Bespoke-Only Protocols (No Generic Composition)

The following four protocols do not inherit from any of the six generic categories. They remain fully bespoke per D7 because their operation semantics are fundamentally distinct from CRUD and cannot be expressed as compositions of the generics.

Protocol Location Reason
EscalationQueueRepository src/synthorg/communication/conflict_resolution/escalation/protocol.py Lifecycle + streaming + state-machine ops (apply_decision, cancel, mark_expired) do not fit CRUD; subscribe_notifications returns an AsyncIterator for real-time cross-instance updates
IdempotencyRepository src/synthorg/persistence/idempotency_protocol.py Atomic claim-and-lease with token-guarded CAS; claim/complete/fail form a state machine independent of entity shape and do not expose list/query/delete semantics
ProjectCostAggregateRepository src/synthorg/persistence/project_cost_aggregate_protocol.py Only get + atomic increment with mixed-currency rejection; no save/delete/list/query semantics at all
SeenClaimsRepository src/synthorg/persistence/seen_claims_protocol.py Dedup with TTL pruning + atomic mark_seen; no entity model, only idempotency-key existence checks and mark-seen CAS

Migration mechanics

For each protocol:

  1. Define a frozen <Entity>FilterSpec Pydantic model in the same file when filtered queries exist. extra="forbid".
  2. Update the protocol class to inherit from the appropriate generics and keep bespoke methods that meet the D7 criteria.
  3. Update the SQLite and Postgres implementations to expose the generic method surface.
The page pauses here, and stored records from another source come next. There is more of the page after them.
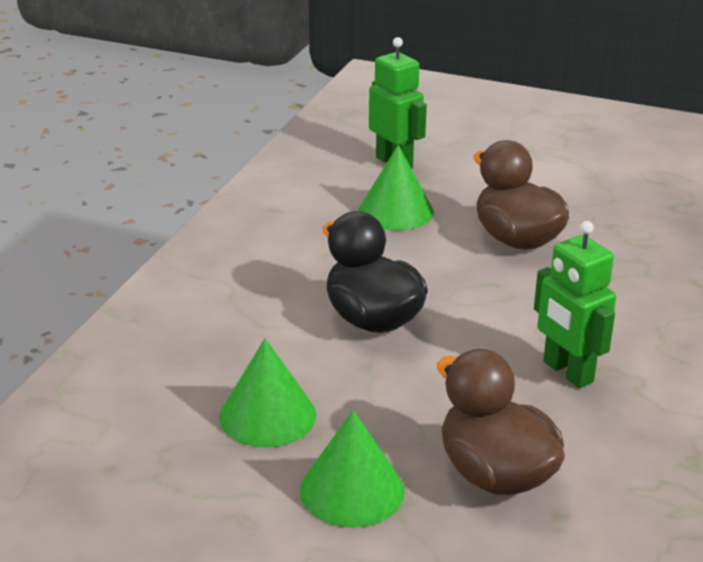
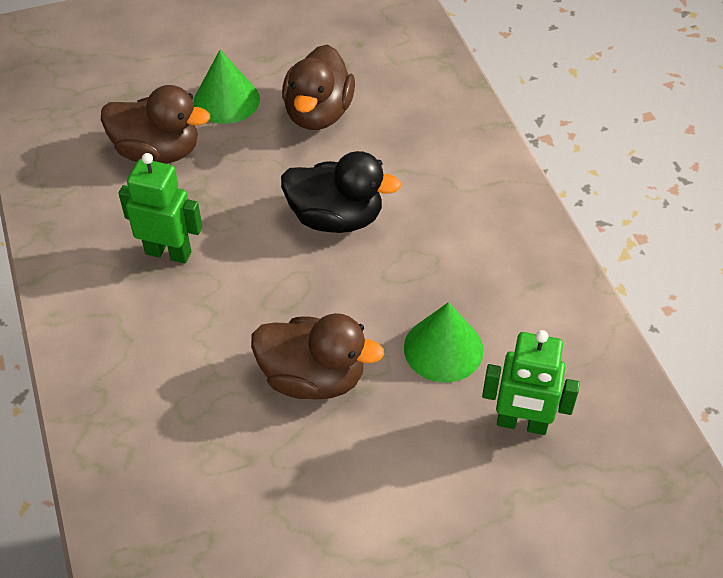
camera: 140 degrees right, 20 degrees up
(267, 415) = (318, 113): green cone -> brown duck

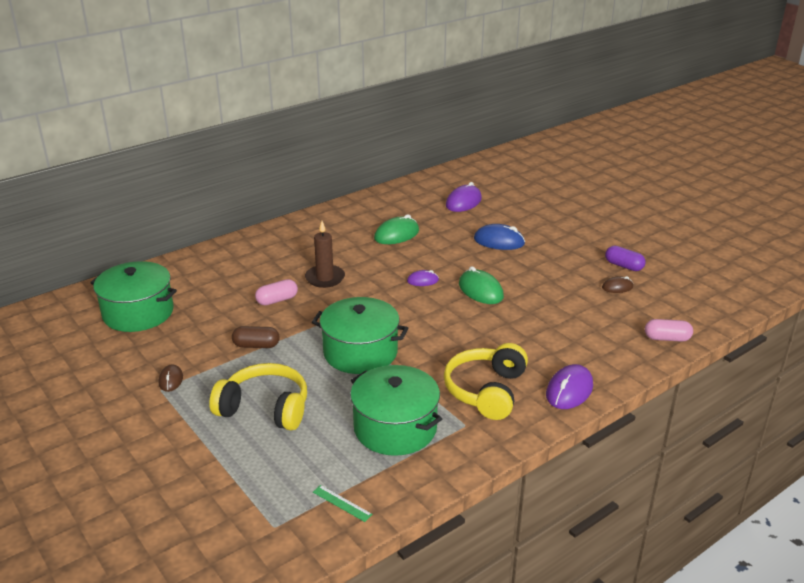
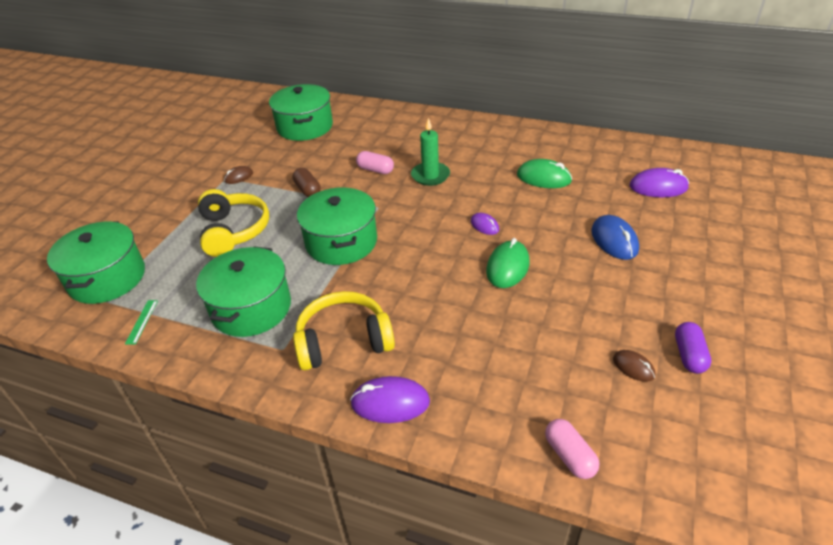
camera: 60 degrees right, 10 degrees up
(239, 516) = (107, 278): none -> green pot
(325, 278) = (430, 176): brown candle -> green candle

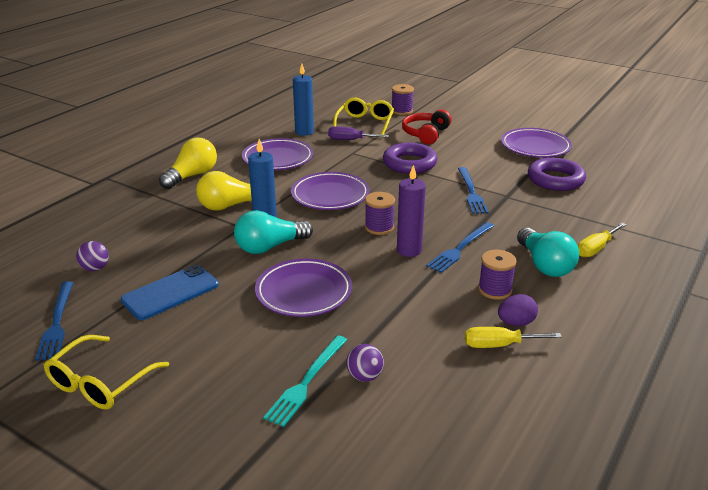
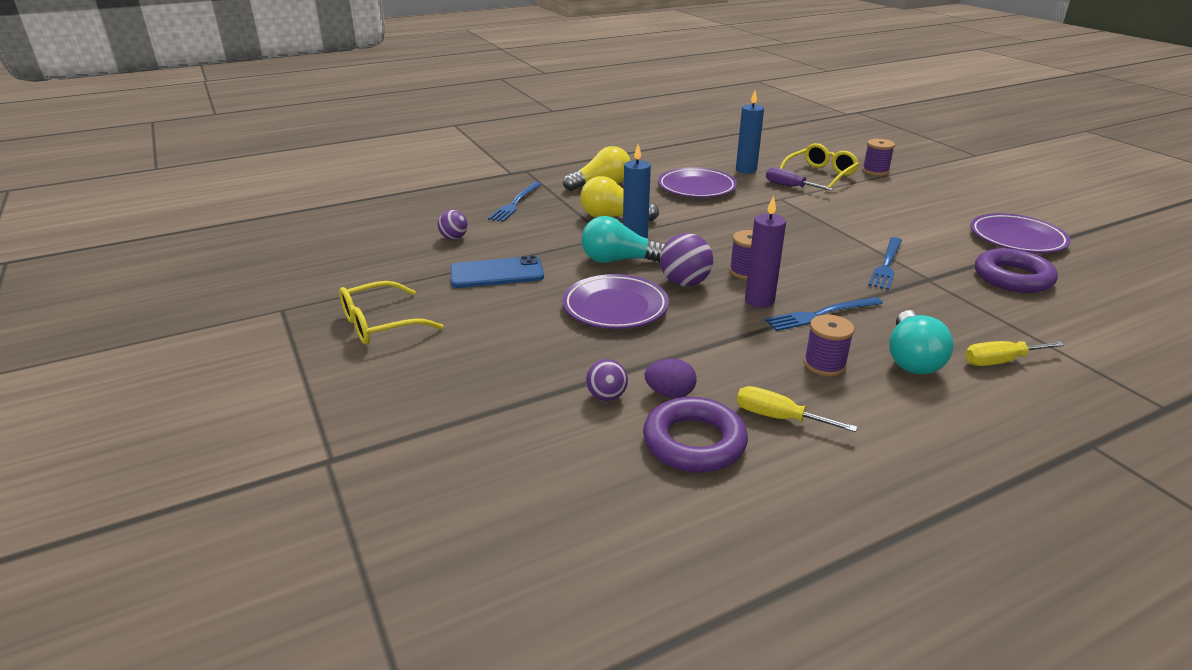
camera: 30 degrees right, 0 degrees up
(57, 322) = (389, 270): blue fork -> blue fork (515, 203)
(307, 382) = (547, 382): turquoise fork -> none
(330, 195) = (720, 231): purple plate -> none
(341, 252) = (684, 283): none -> purple ball
(409, 163) = (837, 221): purple ring -> purple ring (694, 442)
(426, 134) = (884, 198): red headphones -> none
(516, 323) = (819, 403): purple egg -> purple egg (670, 393)

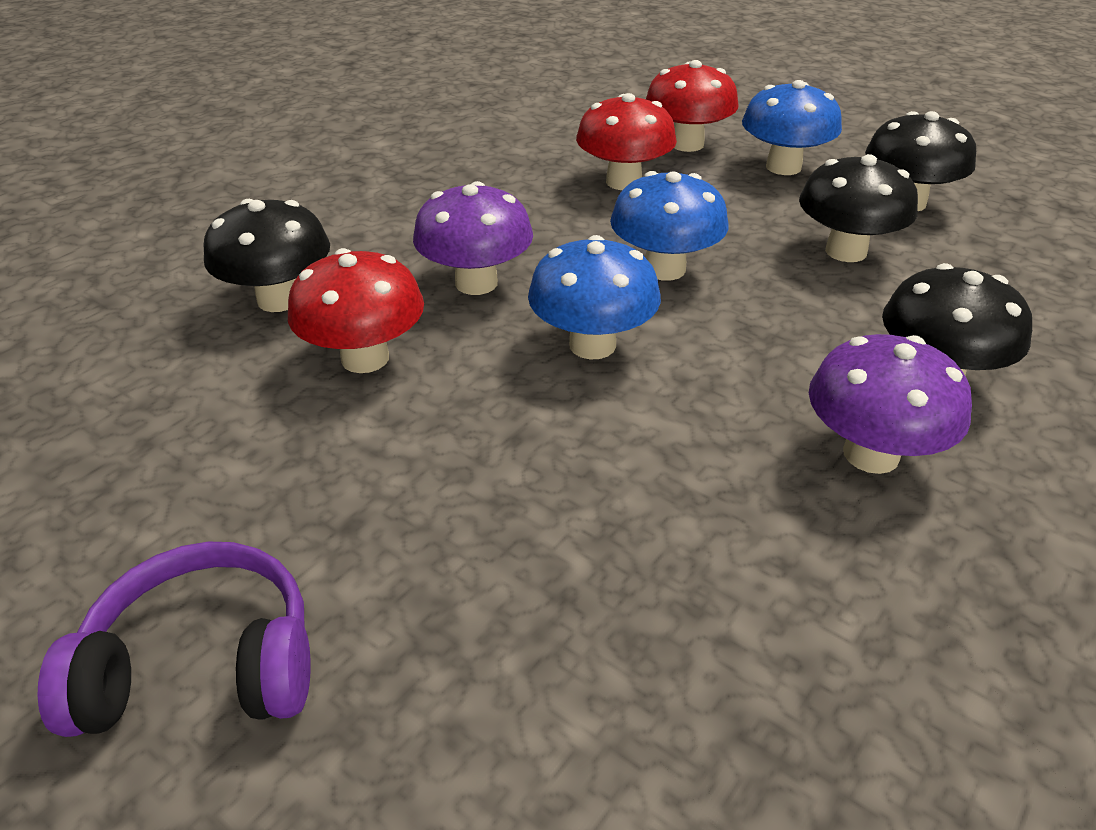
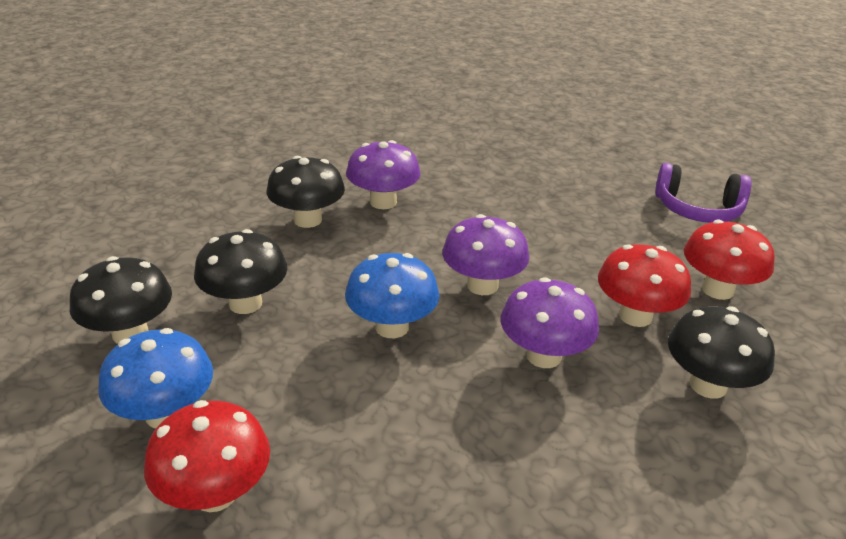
camera: 160 degrees left, 5 degrees down
(592, 345) = (482, 285): blue mushroom -> purple mushroom
(623, 182) = (343, 445): red mushroom -> red mushroom (717, 290)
Rename list_<entities> to list_items and query. Drop find_by_* finders that fail the D7 criteria; fold their callsites into query(<FilterSpec>(<field>=...)).
  4. Update the conformance test at tests/conformance/persistence/test_<entity>_repo.py to assert against the generic method names.
  5. Update every callsite. Run uv run mypy src/ tests/ to catch anything missed.

Callsite patterns

Filter-by-arg becomes query(FilterSpec(...)):

# old
tasks = await backend.tasks.list_tasks(status=TaskStatus.PENDING, project="p1")
# new
tasks = await backend.tasks.query(TaskFilterSpec(status=TaskStatus.PENDING, project="p1"))

CAS rename:

# old
ok = await backend.approvals.expire_if_pending(approval_id)
# new
ok = await backend.approvals.transition_if(
    approval_id,
    from_state=ApprovalStatus.PENDING,
    to_state=ApprovalStatus.EXPIRED,
    expired_at=now,
)

D7-compliant bespoke methods are unchanged:

user = await backend.users.get_by_username(NotBlankStr("alice"))

Compat scope

None. SynthOrg is pre-alpha; renames apply across the codebase in the same commit that touches the protocol surface. No deprecation passthroughs, no aliases.

Alternatives considered

  • Keep status quo (44 bespoke protocols). Rejected: drift is already visible (list_tasks vs query vs get_history) and the cost of consolidation grows monotonically with each new entity.
  • Four categories without StatefulRepository and MVCCRepository. Rejected: CAS transitions and MVCC are structurally distinct from CRUD; folding them into IdKeyed loses the atomicity guarantee that callers depend on.
  • Five categories merging Singleton into IdKeyed-with-Unit-key. Rejected: the API surface of a singleton (get() with no args) is meaningfully simpler at the callsite than an id-keyed equivalent forced to pass () or None.
  • Dedicated CompositeKeyedRepository[T, *Keys] category. Rejected: variadic-tuple type vars (PEP 646) are still rough at the edges in mypy strict; IdKeyedRepository[T, tuple[str, str]] is clearer and works today.

Consequences

  • Reviewability: ~40+ protocol files touched in one PR. Commits are granular (one per protocol) so reviewers can read commit-by-commit.
  • Mypy strict: validated by the Phase 1 first migration; if Protocol composition trips strictness, the per-method redeclaration fallback is documented in the migration recipe.
  • Conformance tests: the parametrised backend fixture continues to work; the test bodies become more uniform per category.
  • Out of scope: DB schemas (Python interface refactor only); web / CLI callsites beyond the typing ripple; telemetry events.